There are several approaches to making quantum computers currently competing to prove their superiority. Oxford Ionics works with trapped ion technology — which consists of "trapping" single atoms in place using an electromagnetic field. 

Chris Ballance, cofounder of Oxford Ionics, tells Sifted that the key advantage of this technology is that it guarantees that each qubit (the quantum equivalent of a computer bit) is perfect and identical to each other. 

“Unlike their synthetic counterparts, such as superconducting circuits or spins in silicon, they are not fabricated as part of a device and do not vary over time or with small changes in device fabrication,” says Ballance. 

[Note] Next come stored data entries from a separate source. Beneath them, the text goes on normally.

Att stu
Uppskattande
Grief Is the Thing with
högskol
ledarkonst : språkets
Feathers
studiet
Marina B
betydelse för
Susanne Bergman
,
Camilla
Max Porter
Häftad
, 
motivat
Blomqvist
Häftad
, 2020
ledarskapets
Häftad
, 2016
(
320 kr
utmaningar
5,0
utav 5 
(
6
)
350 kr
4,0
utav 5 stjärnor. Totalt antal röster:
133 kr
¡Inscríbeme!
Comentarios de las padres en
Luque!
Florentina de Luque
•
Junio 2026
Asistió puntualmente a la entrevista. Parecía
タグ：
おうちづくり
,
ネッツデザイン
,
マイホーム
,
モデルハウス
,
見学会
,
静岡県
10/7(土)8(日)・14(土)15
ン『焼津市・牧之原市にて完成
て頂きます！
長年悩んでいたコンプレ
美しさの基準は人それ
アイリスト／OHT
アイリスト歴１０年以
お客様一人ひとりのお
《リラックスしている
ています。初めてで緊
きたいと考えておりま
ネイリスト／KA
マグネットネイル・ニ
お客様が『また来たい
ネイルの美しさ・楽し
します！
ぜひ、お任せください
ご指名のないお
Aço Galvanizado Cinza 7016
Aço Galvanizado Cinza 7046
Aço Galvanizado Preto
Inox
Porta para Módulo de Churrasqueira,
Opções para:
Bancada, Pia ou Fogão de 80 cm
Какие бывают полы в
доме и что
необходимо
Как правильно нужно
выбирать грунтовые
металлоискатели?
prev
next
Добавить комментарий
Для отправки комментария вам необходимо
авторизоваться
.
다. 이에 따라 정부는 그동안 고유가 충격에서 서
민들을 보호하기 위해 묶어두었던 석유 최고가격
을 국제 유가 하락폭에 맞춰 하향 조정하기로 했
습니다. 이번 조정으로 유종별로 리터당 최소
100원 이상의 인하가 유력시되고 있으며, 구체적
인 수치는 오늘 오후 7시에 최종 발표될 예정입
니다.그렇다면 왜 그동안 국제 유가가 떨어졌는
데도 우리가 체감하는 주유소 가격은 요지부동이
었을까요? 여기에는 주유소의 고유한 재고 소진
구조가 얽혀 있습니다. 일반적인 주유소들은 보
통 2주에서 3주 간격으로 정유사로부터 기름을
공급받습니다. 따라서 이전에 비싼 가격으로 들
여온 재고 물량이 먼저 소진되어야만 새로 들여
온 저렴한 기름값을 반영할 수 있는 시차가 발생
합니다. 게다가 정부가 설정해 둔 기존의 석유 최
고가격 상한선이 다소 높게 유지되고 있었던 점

This can be key for the performance of a quantum computer — a 100-qubit chip could outperform the world’s most powerful computers if the quality of its qubits is high enough. “If they’re not, you can end up needing a warehouse-sized 1m-qubit machine to do the same job.”

Developers of trapped ion quantum computers, such as Quantinuum, IonQ and Alpine Quantum Technologies, rely on expensive and complex laser systems to control the trapped ions. 

Instead of lasers, Oxford Ionics uses an electronic qubit control technology that can be integrated into a standard silicon chip — this allows the startup to manufacture its quantum processors at scale using existing manufacturing technology. 

“We have already shown that we can build quantum computing chips in a standard semiconductor foundry with world-class performance,” says Ballance. “With these funds we are scaling out this technology to build powerful, accurate and reliable quantum computers which can solve the world's most important problems.”